In her account ideas produce other ideas. Equality and inequality, liberty and slavery are ideas that arise in reaction to one another. She argues that "the idea of equality came out of the resolute rejection of the idea of inequality; a dedication to liberty emerged out of a bitter protest against slavery . . ." (p. 10). But new ideas arise from thinking humans, not from other ideas. More critically, slavery was not just an idea, it was a practice, a system of violence, an "everyday atrocity" as Lepore says, that degraded, maimed, and killed millions of human beings. Ideas get us only so far. They are abstract and pure while practices are material and messy. As ideas, Lepore can pit freedom against slavery, but when her story arc depends on a stark division between a "slavery party," and a "free party," things fall apart (p. 176). Her "free party" elides into an abolition party. But the longstanding scholarly consensus is that there were two different strands of anti-slavery: abolition, a minority position until the Civil War, and a much larger anti-slavery movement whose adherents were often as racist as slaveholders and who objected to slavery's expansion more than its existence. It was the attempt to expand slavery into the West that ignited anti-slavery resistance and precipitated the Civil War. Not ideas but flawed and selfish people acting with mixed motives forced the end of slavery.

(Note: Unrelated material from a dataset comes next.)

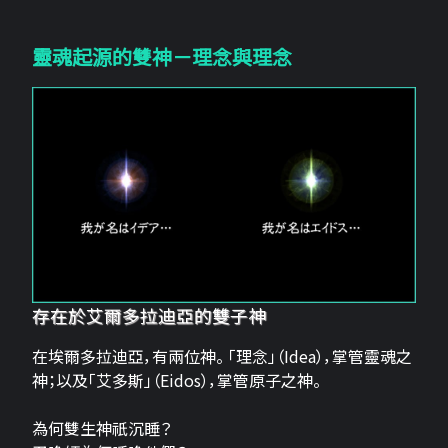
靈魂起源的雙神－理念與理念
存在於艾爾多拉迪亞的雙子神
在埃爾多拉迪亞，有兩位神。 「理念」（Idea），掌管靈魂之
神；以及「艾多斯」（Eidos），掌管原子之神。
為何雙生神祇沉睡？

When we reinsert the history of anti-slavery alongside the history of abolition, the story changes and Lepore's account becomes vulnerable. Lepore wants her Abel to be pure liberty, not the compromised practice of antislavery. She focuses on Quaker, New England, and African-American abolitionists and neglects the far more numerous advocates of anti-slavery. This makes her always Northeast-centric narrative even more so. The struggle over the Wilmot proviso and shutting the West to slavery quickly turns to Theodore Parker, Henry David Thoreau, and Frederick Douglass. John Brown at Harper's Ferry rather than Bleeding Kansas becomes central to her story. She keeps things simple.